Forward vs reverse KL divergence¶

KL divergence is not symmetric in its arguments, minimizing \(K(q||p)\) wtr \(q\) will give different behavior than minimizing \(KL(p||q)\).

a) KL(p||q) b,cc) KL(q||p)

We can see that KL(p||q) overestimates but KL(q||p) chooses only one mode

Reverse \(KL(q||p)\) (I-projection, information projection)¶

By definition we have:

\[KL(q||p) = \sum_x q(x) \ln \frac{q(x)}{p(x)} \]

This is infinite if \(p(x) = 0\) and \(q(x) \ge 0\). Thus if \(p(x) = 0\) we must ensure \(q(x) = 0\).
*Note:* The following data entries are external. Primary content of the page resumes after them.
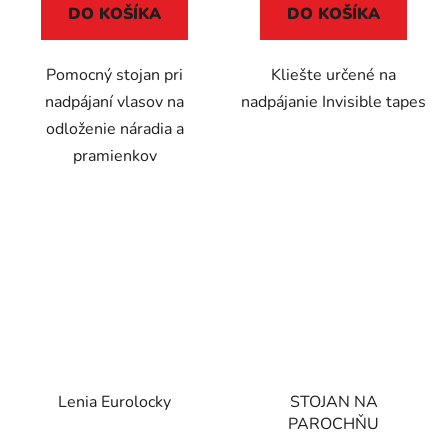
DO KOŠÍKA
DO KOŠÍKA
Pomocný stojan pri
Kliešte určené na
nadpájaní vlasov na
nadpájanie Invisible tapes
odloženie náradia a
pramienkov
Lenia Eurolocky
STOJAN NA
PAROCHŇU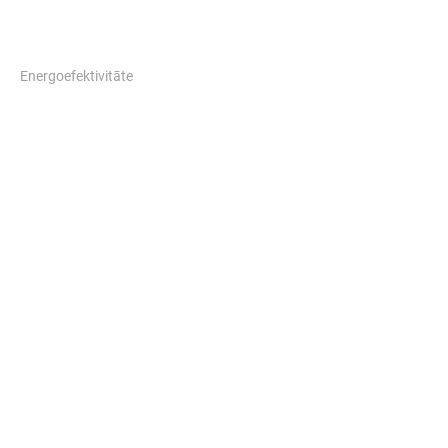
Energoefektivitāte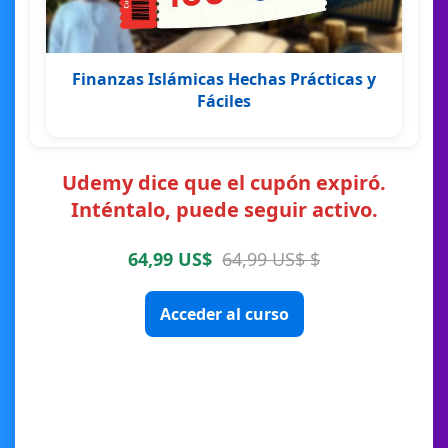
Finanzas Islámicas Hechas Prácticas y
Fáciles
Udemy dice que el cupón expiró.
Inténtalo, puede seguir activo.
64,99 US$
64,99 US$ $
Acceder al curso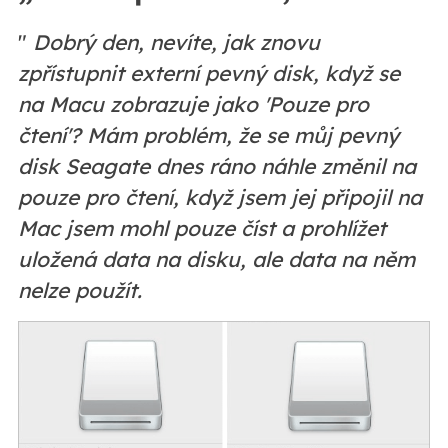
"
Dobrý den, nevíte, jak znovu
zpřístupnit
externí
pevný disk, když se
na Macu zobrazuje jako 'Pouze pro
čtení'? Mám problém, že se můj pevný
disk Seagate dnes ráno náhle změnil na
pouze pro čtení, když jsem jej připojil na
Mac jsem mohl pouze číst a prohlížet
uložená data na disku, ale data na něm
nelze použít.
We say that the reverse KL is zero forcing for q. Hence q will typically under-estimate’s support of p.

Forward \(KL(p||q)\) (M-projection, moment projection)¶

\[K(p||q) = \sum_x p(x) \ln \frac{p(x)}{q(x)} \]
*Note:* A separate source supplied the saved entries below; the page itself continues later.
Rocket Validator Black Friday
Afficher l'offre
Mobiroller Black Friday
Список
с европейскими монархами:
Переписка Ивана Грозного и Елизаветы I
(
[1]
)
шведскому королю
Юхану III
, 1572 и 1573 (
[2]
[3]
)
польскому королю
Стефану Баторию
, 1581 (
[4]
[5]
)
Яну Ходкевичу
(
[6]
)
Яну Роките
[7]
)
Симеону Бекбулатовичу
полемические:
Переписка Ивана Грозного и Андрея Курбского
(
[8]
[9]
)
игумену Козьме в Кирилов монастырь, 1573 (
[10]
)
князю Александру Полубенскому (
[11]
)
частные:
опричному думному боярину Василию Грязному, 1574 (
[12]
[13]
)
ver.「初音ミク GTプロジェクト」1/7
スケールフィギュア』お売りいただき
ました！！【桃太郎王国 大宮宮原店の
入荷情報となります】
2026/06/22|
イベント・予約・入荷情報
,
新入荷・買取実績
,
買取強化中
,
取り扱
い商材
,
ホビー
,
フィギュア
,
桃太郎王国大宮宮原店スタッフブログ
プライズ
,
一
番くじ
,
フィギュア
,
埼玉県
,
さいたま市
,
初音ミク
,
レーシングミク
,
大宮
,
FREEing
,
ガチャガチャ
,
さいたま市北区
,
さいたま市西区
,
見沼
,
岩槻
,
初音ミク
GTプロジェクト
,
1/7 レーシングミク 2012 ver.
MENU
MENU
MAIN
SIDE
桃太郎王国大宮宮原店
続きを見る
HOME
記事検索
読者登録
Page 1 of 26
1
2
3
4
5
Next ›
This is inifinite if \(q(x) = 0\) and \(p(x) > 0\). So if \(p(x) > 0\) we must ensure that \(q(x) > 0\). We say that the forward KL is zero avoiding for q. Hence q will typically over-estimate the support of p. The reason why it is called moment-projection is that it forces \(q\) to match the empirical moments of p.

Alpha divergence¶

Ofthen if we minimize \(K(q||p)\) where \(q\) is factorized, the result in an approximation that is overconfident.
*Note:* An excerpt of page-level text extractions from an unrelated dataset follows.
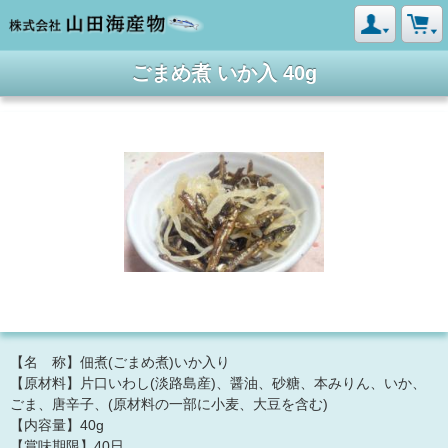
ごまめ煮 いか入 40g
【名 称】佃煮(ごまめ煮)いか入り
【原材料】片口いわし(淡路島産)、醤油、砂糖、本みりん、いか、
ごま、唐辛子、(原材料の一部に小麦、大豆を含む)
【内容量】40g
【賞味期限】40日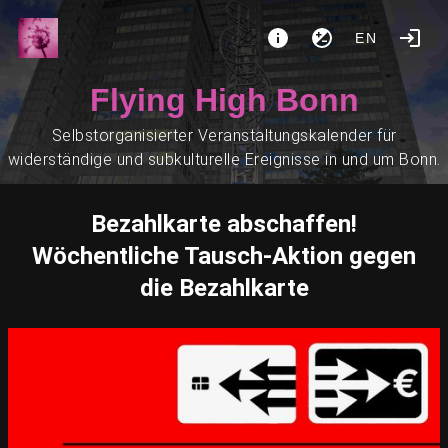
EN
Flying High Bonn
Selbstorganisierter Veranstaltungskalender für
widerständige und subkulturelle Ereignisse in und um Bonn.
Bezahlkarte abschaffen!
Wöchentliche Tausch-Aktion gegen
die Bezahlkarte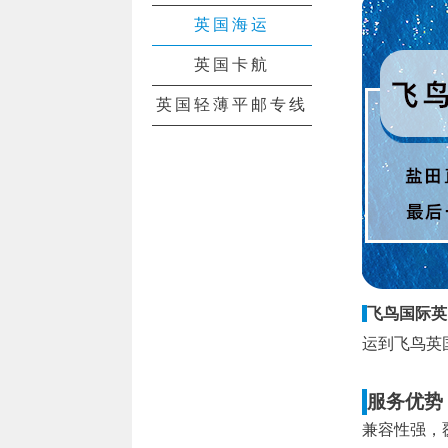
英国海运
英国卡航
英国轻薄平邮专线
飞鸟国际英
运到飞鸟英
服务优势
兼容性强，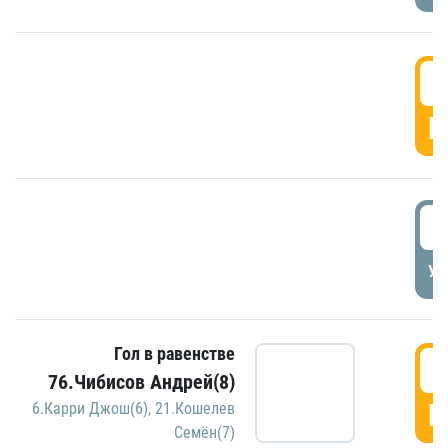
5
Г
5
УД
Гол в равенстве
5
76.Чибисов Андрей(8)
Г
6.Карри Джош(6)
,
21.Кошелев
Семён(7)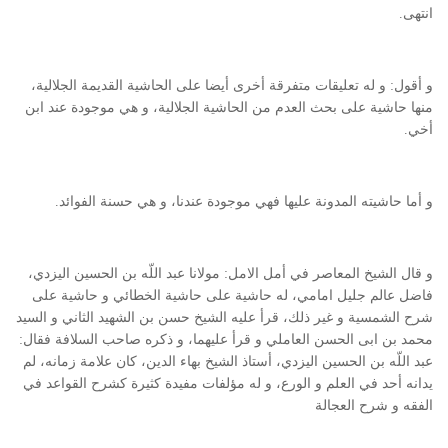
انتهى.
و أقول: و له تعليقات متفرقة أخرى أيضا على الحاشية القديمة الجلالية،
منها حاشية على بحث العدم من الحاشية الجلالية، و هي موجودة عند ابن
أخي.
و أما حاشيته المدونة عليها فهي موجودة عندنا، و هي حسنة الفوائد.
و قال الشيخ المعاصر في أمل الامل: مولانا عبد اللّه بن الحسين اليزدي،
فاضل عالم جليل امامي، له حاشية على حاشية الخطائي و حاشية على
شرح الشمسية و غير ذلك، قرأ عليه الشيخ حسن بن الشهيد الثاني و السيد
محمد بن ابى الحسن العاملي و قرأ عليهما، و ذكره صاحب السلافة فقال:
عبد اللّه بن الحسين اليزدي، أستاذ الشيخ بهاء الدين، كان علامة زمانه، لم
يدانه أحد في العلم و الورع، و له مؤلفات مفيدة كثيرة كشرح القواعد في
الفقه و شرح العجالة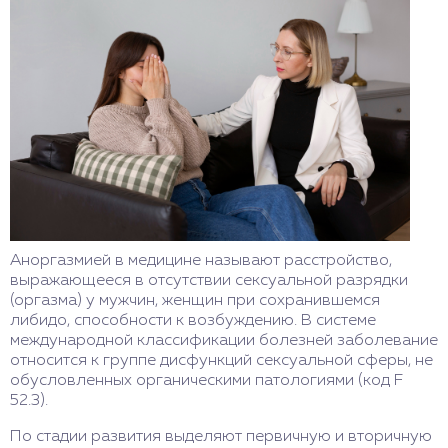
Аноргазмией в медицине называют расстройство,
выражающееся в отсутствии сексуальной разрядки
(оргазма) у мужчин, женщин при сохранившемся
либидо, способности к возбуждению. В системе
международной классификации болезней заболевание
относится к группе дисфункций сексуальной сферы, не
обусловленных органическими патологиями (код F
52.3).
По стадии развития выделяют первичную и вторичную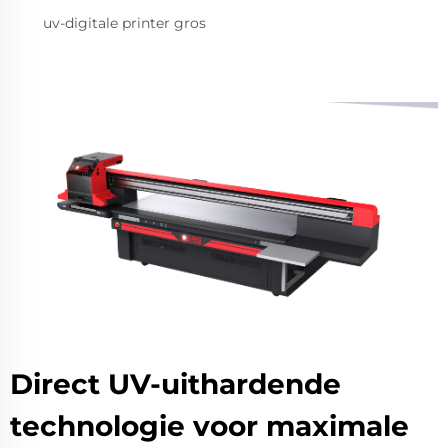
uv-digitale printer gros
Direct UV-uithardende
technologie voor maximale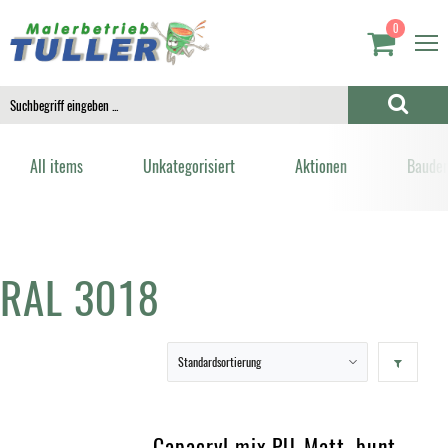
0
All items
Unkategorisiert
Aktionen
Bauden
RAL 3018
Capacryl mix PU-Matt, bunt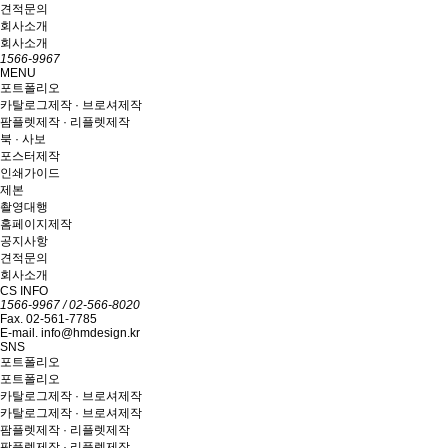
견적문의
회사소개
회사소개
1566-9967
MENU
포트폴리오
카탈로그제작 · 브로셔제작
팜플렛제작 · 리플렛제작
북 · 사보
포스터제작
인쇄가이드
제본
촬영대행
홈페이지제작
공지사항
견적문의
회사소개
CS INFO
1566-9967 / 02-566-8020
Fax. 02-561-7785
E-mail. info@hmdesign.kr
SNS
포트폴리오
포트폴리오
카탈로그제작 · 브로셔제작
카탈로그제작 · 브로셔제작
팜플렛제작 · 리플렛제작
팜플렛제작 · 리플렛제작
We can create a family of divergence measures indexed by a parameter \(\alpha \in R\). By defining the alpha divergence as follows:

\[ D_{\alpha}(p||q) = \frac{4}{1 - \alpha^2}(1 - \int p(x)^{(1+\alpha)/2} q(x)^{(1- \alpha)/2})dx \]

This measure satisfies \(D_{\alpha}(p||q) = 0 \iff p = q\), but it is not symmetric, hence it is not a metric. \(KL(p||q)\) correspondes to the limit \(\alpha \rightarrow 1\), whereas \(KL(q||p)\) corresponds to \(\alpha \rightarrow -1\). When \(\alpha = 0\), we get a symmetric divergence measure that linearly related to the Hellinger distance defined by:

\[ D_H (p||q) = \int (p(x)^{1/2} - q(x)^{1/2})^2 dx \]
  • \(\sqrt{D_H (p||q)}\) is a valid distance metric.